I don’t remember much of what happened that day. It was busy, an overwhelming state of chaos in an already overwhelming emergency department. I was called to the trauma bay— another medical resuscitation.

She was 80. She was alone.

We worked on her for a brief period of time. She had been found on the ground. No one knew what had happened. Her heart had already stopped.

We got her back briefly. Just enough time for her husband to show up from home. He was in a wheelchair. He was 80 as well. He could barely walk.

He and I spoke outside of the emergency department. I said things such as “she’s very sick”, “we’re only keeping her alive with strong medicines”. He said nothing—glassy eyed through it all.

“Can I see her?”
He eventually whispered.

I wheeled him through the double doors of our trauma room.
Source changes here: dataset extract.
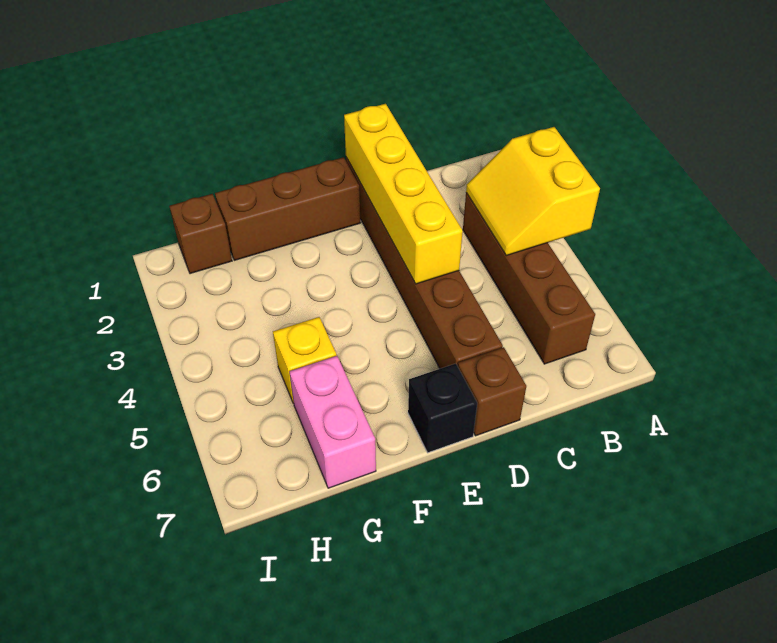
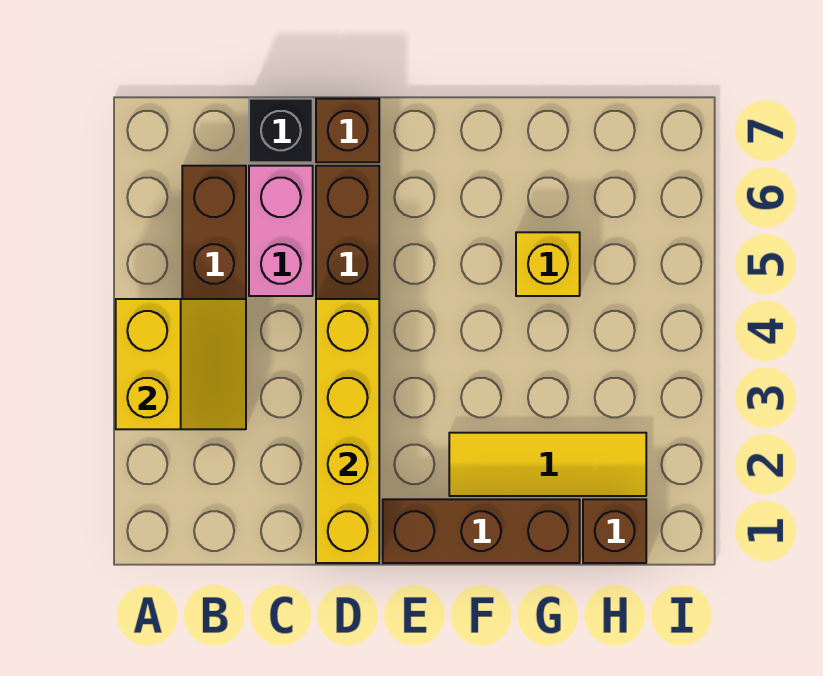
black brick E7 level 1 -> black brick C7 level 1
none -> yellow tile F2:H2 level 1
pink brick G6:G7 level 1 -> pink brick C5:C6 level 1

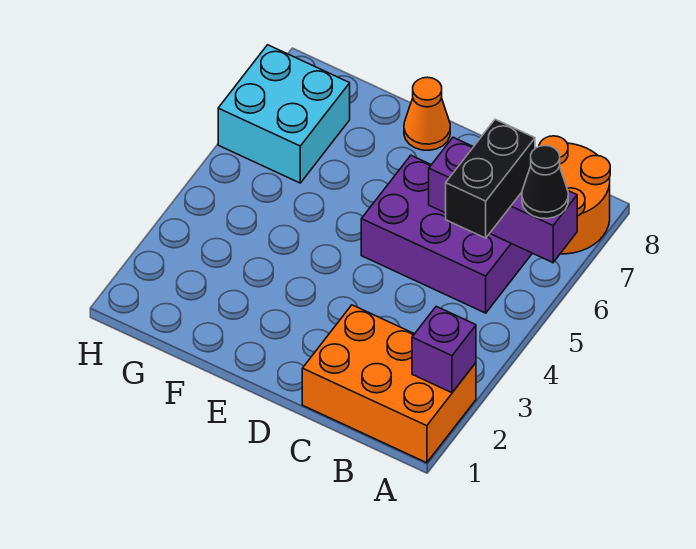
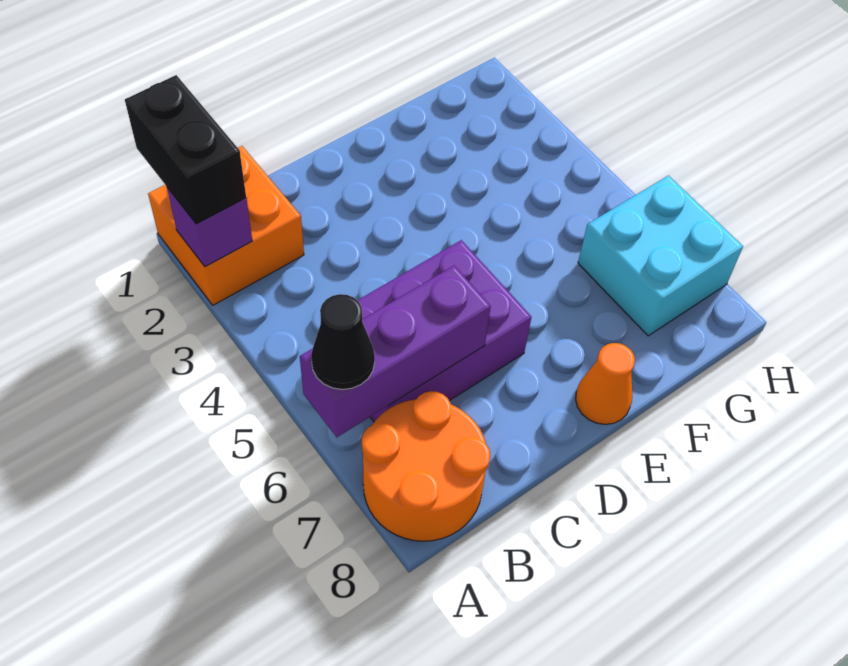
orange brick A1:C2 level 1 -> orange brick A1:B2 level 1
black brick B5:B6 level 3 -> black brick A1:A2 level 3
He focused, his eyes clearing as he saw her.

And he brought 60 years of unspoken memories out in a single statement.

He said “I love you” from his wheelchair. The worn fingers on one hand curled around a well used cane, the other reaching out and taking her lifeless hand.

His statement hit the room like the line of bass at a rock concert.

Typically concerts and trauma rooms are places of movement. Only our reaction was a stillness that translated into deep silence owned by two old lovers. A silence powerful enough to quench the persistent pull of our chaotic environment. Monitors were turned off. Pressors stopped. The ventilator disconnected.

Not a sound was made until I knelt down beside the old man, tears in my eyes, and whispered “she’s gone”.

My hand registered the ever so slight slump of his shoulders my statement produced.

We left the two hand-in-hand, quiet tears hitting the ground.